Encontró a las dos mujeres sentadas tranquilamente en el sofá.

—Verás, querida Mary, necesitamos tu ayuda —anunció Hetty con una sonrisa.

—Sí, señora Master —dijo Mary, intrigada.

—Hace muchos años que nos conocemos, Mary —prosiguió la señora Master—, y ahora tengo que pedirte que seas muy franca conmigo y también que mantengas en secreto algo que te voy a decir. ¿Me harás ese favor? ¿Lo prometes?

Después de treinta y cinco años de recibir un bondadoso trato, no dudó un instante.

—Sí, señora Master, lo prometo.

—Bien. Estoy preocupada por mi marido, y también lo está la señorita De Chantal. Ella es una gran amiga de mi marido. —Dedicó una sonrisa a Lily—. Las dos estamos preocupadas por él, Mary, y creemos que quizá tú nos podrías ayudar.

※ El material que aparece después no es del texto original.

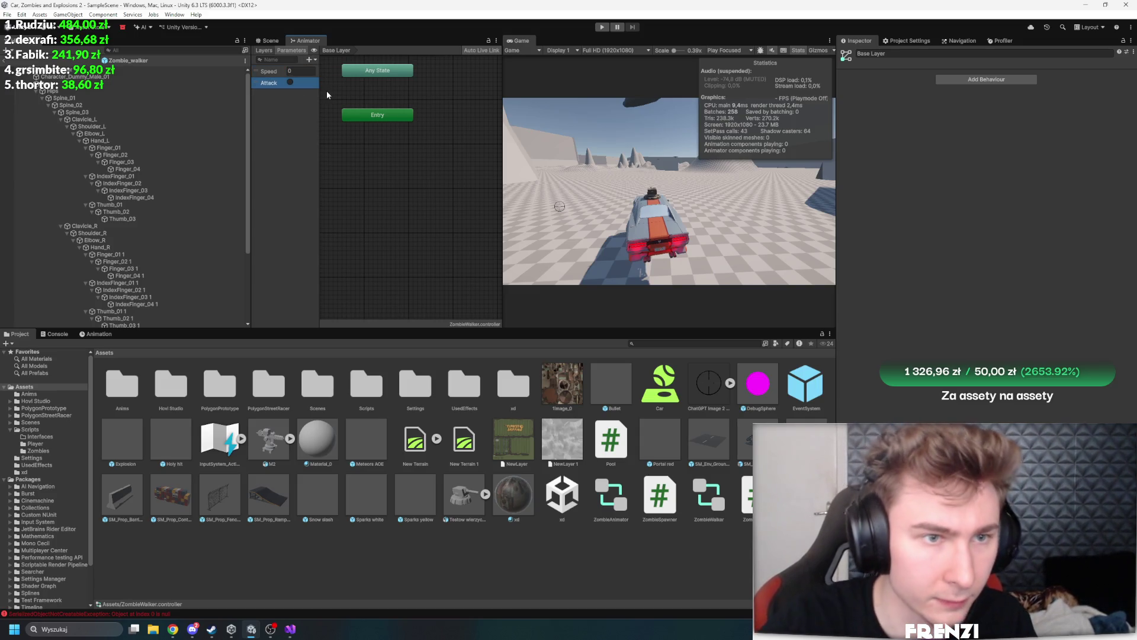
{"action": "left_click", "coordinate": [309, 59]}
{"action": "left_click", "coordinate": [365, 101]}
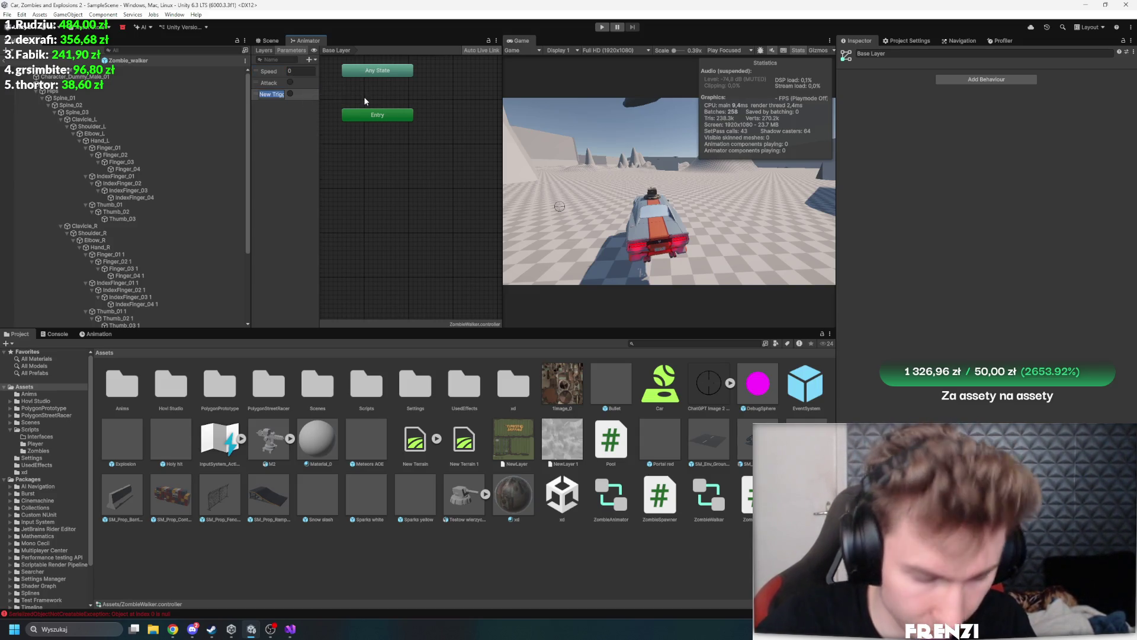
{"action": "type", "text": "Die"}
{"action": "key", "text": "Return"}
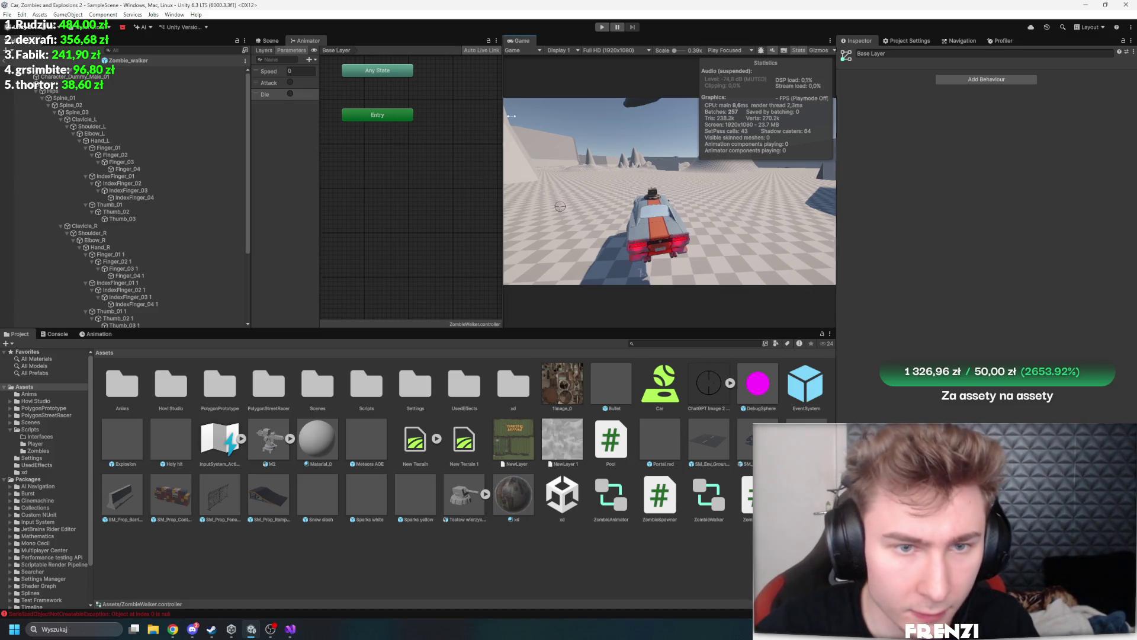
{"action": "left_click_drag", "start_coordinate": [511, 116], "coordinate": [636, 116]}
{"action": "right_click", "coordinate": [465, 149]}
Create an empty state named Idle whose Motion is the Zombie Idle clip
{"action": "mouse_move", "coordinate": [522, 154]}
{"action": "left_click", "coordinate": [595, 155]}
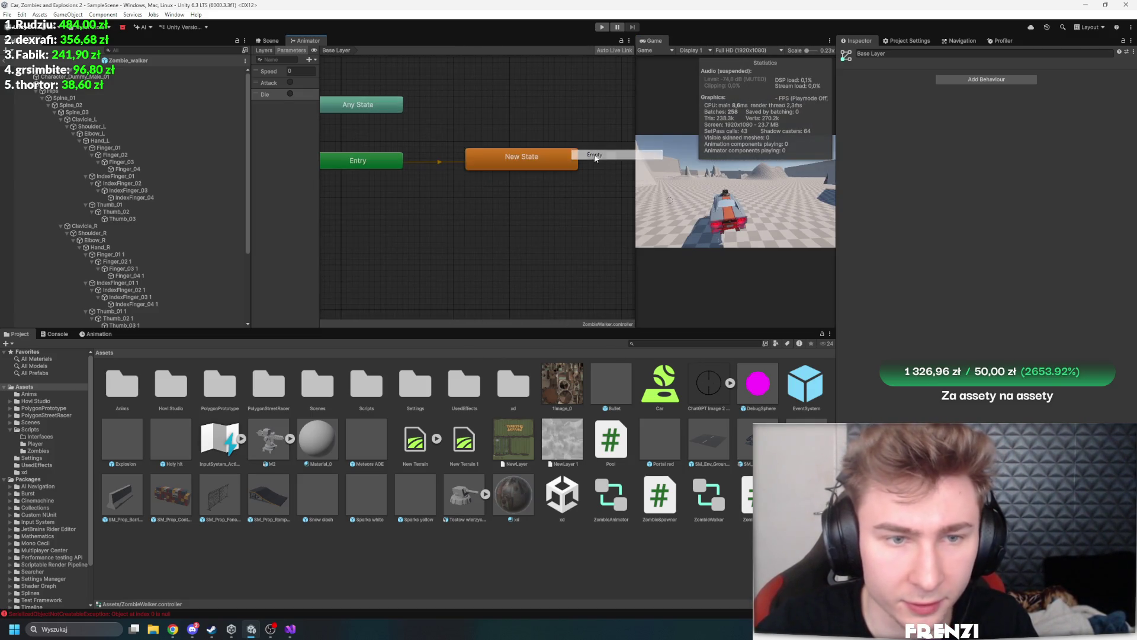
{"action": "left_click", "coordinate": [946, 54]}
{"action": "type", "text": "Id"}
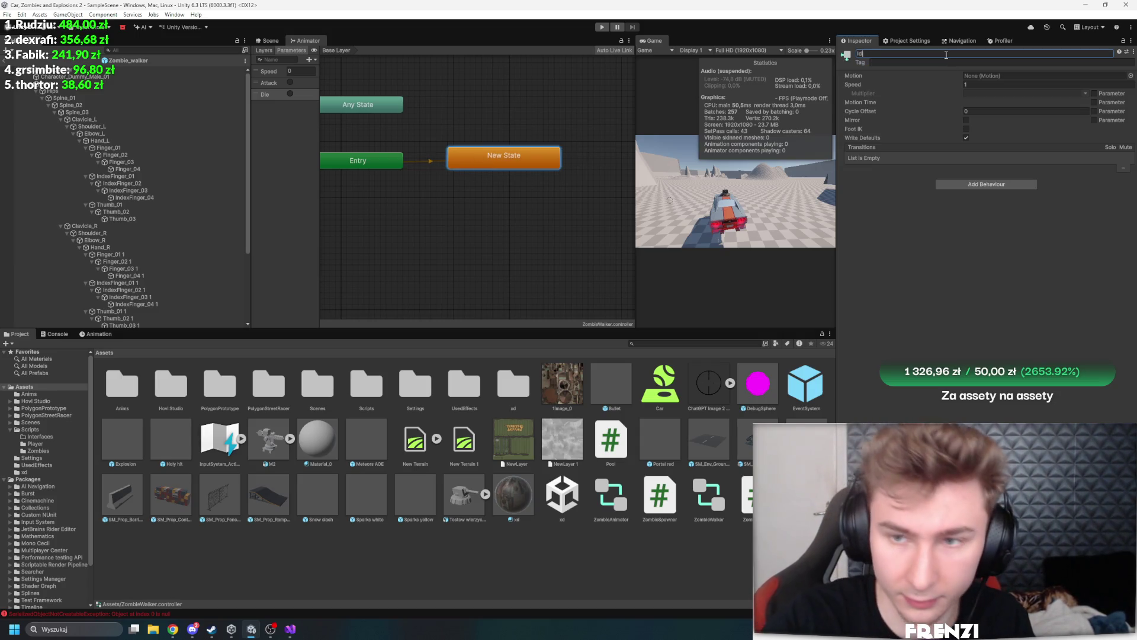
{"action": "type", "text": "le"}
{"action": "left_click", "coordinate": [1130, 76]}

Mary se la quedó mirando, tratando de comprender a qué se refería y hasta qué punto conocía la realidad.

—Tu hermano Sean ha hecho muchos negocios con mi marido, como ya sabes, Mary. Y la señorita De Chantal me dice que tu hermano también la conoce a ella. Lo que querríamos saber es si tu hermano te ha hablado alguna vez de la señorita De Chantal.

—¿La señorita De Chantal?

—Sí. Como amiga de mi marido.

—Hombre… —Pese a su promesa, Mary se disponía a decir una mentira, pero se ruborizó y la señora Master se dio cuenta.

—Tranquila, Mary —le dijo—. Hace veinte años que lo sé. ¿Cuánto hace que lo sabes tú?

—Diez —respondió, azorada, Mary.

—¿Te lo dijo Sean?

Mary asintió con la cabeza. Se lo había mantenido callado durante mucho tiempo, había que reconocerlo, pero al final se lo contó.

—Perfecto —se felicitó la señora Master—, eso podría ser útil. ¿Y te ha hablado de la señorita Donna Clipp?

—¿La señorita Clipp? —Mary titubeó—. No conocía su nombre.

Era cierto. Dos semanas atrás, Sean había comentado que Master estaba haciendo el ridículo y que, a su edad, más le valdría tener más cuidado.

—Pues así se llama. Verás, Mary, necesitamos que nos ayudes. El señor Master ya no es un jovencito y debemos protegerlo. ¿Cuándo vas a ver a tu hermano?

—Suelo ir a verlo los sábados —repuso Mary.

—Eso es mañana —calculó Hetty Master, satisfecha—. ¿Lo verás entonces?